Example 1 Input: preorder = [3,9,20,15,7], inorder = [9,3,15,20,7]
Output: [3,9,20,null,null,15,7]
Example 2 Input: preorder = [-1], inorder = [-1]
Output: [-1]
Intuition : We know that Inorder Traversal -> Left Root Right
Preorder Traversal -> Root Left Right.
So looking at Example 1 preorder = [3,9,20,15,7], inorder = [9,3,15,20,7]
Root will be 3 and looking at the Inorder 9 will be the left child of the root(3), and 15,20,7 will be the right children of 3. Then looking at this we can try to Recursive solution to create the remaining tree.

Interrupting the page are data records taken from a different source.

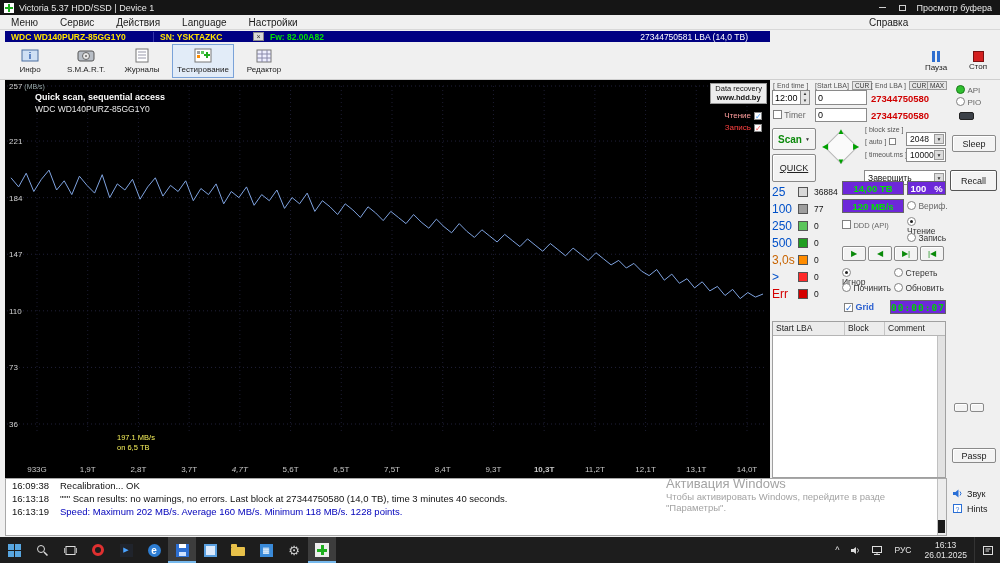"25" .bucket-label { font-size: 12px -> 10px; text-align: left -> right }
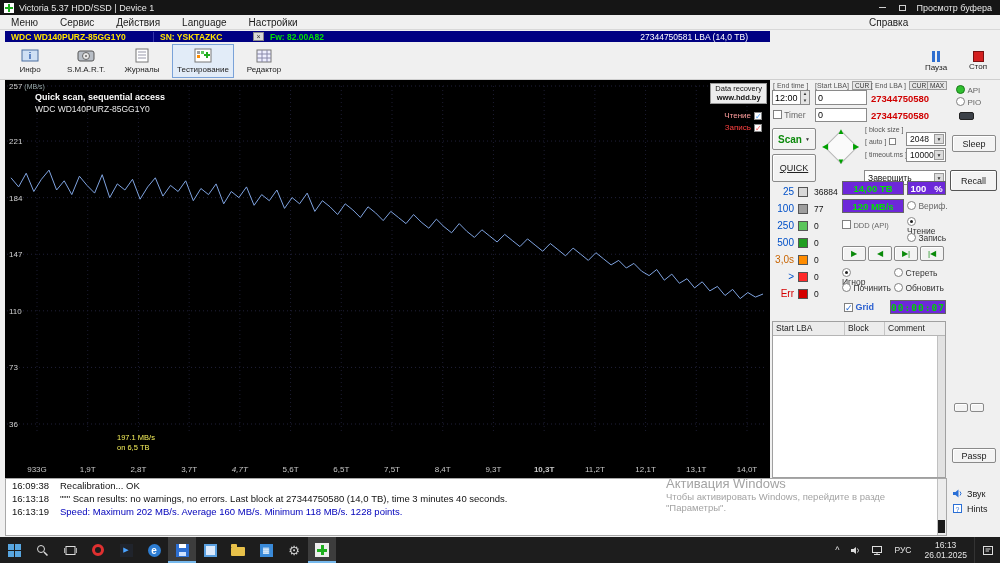"10,3T" div.xtick { font-weight: bold -> none }
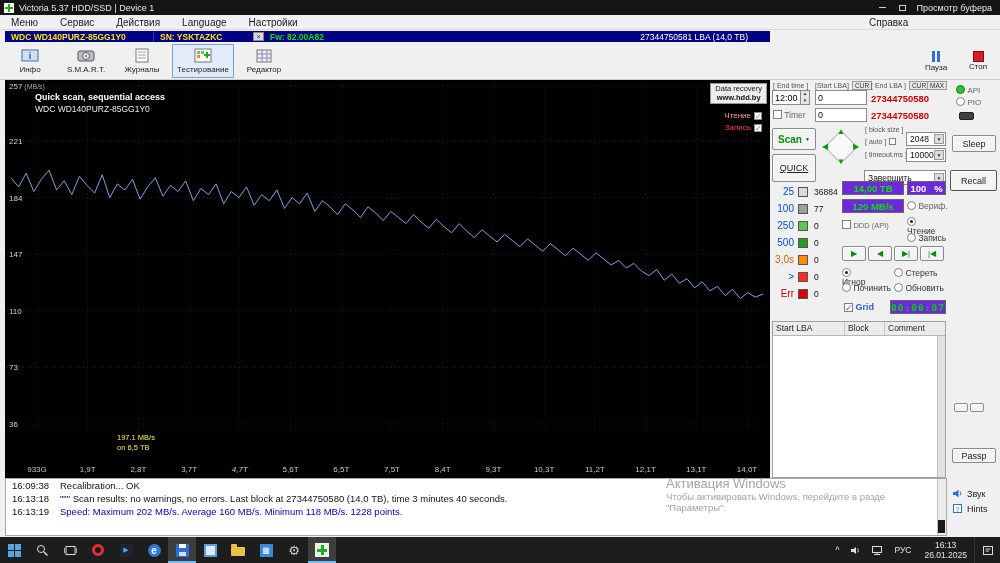"16:09:38 Recalibration... OK" div.log-line { html: <div><span>16:09:38</span><span>Recalibration... OK</span></div> -> none }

By that logic the right subtree will have 20 as root, 15 as the left child and 7 as the right child. and since left subtree has no value, it will give us the desired output.
Code
TreeNode* constructTree(int i,int j,int &ind,vector<int> &preorder,vector<int> &inorder,unordered_map<int,int> &mp)
{
if(i>j)
{
return NULL;
}
int rootVal=preorder[ind];
ind+=1;
TreeNode *root=new TreeNode(rootVal);
int in=mp[rootVal];
root->left=constructTree(i,in-1,ind,preorder,inorder,mp);
root->right=constructTree(in+1,j,ind,preorder,inorder,mp);
return root;
}
TreeNode* buildTree(vector<int>& preorder, vector<int>& inorder) {
unordered_map<int,int> mp;
for(int i=0;i<inorder.size();i++)
{
mp[inorder[i]]=i;
}
int ind=0;
return constructTree(0,preorder.size()-1,ind,preorder,inorder,mp);
}
class Solution:
def buildTree(self, preorder, inorder):
if not preorder or not inorder:
return None
root = TreeNode(preorder[0])
mid = inorder.index(preorder[0])
root.left = self.buildTree(preorder[1:mid+1], inorder[:mid])
root.right = self.buildTree(preorder[mid+1:], inorder[mid+1:])
return root
Time and Space Complexity TC- O(N) and SC- O(N)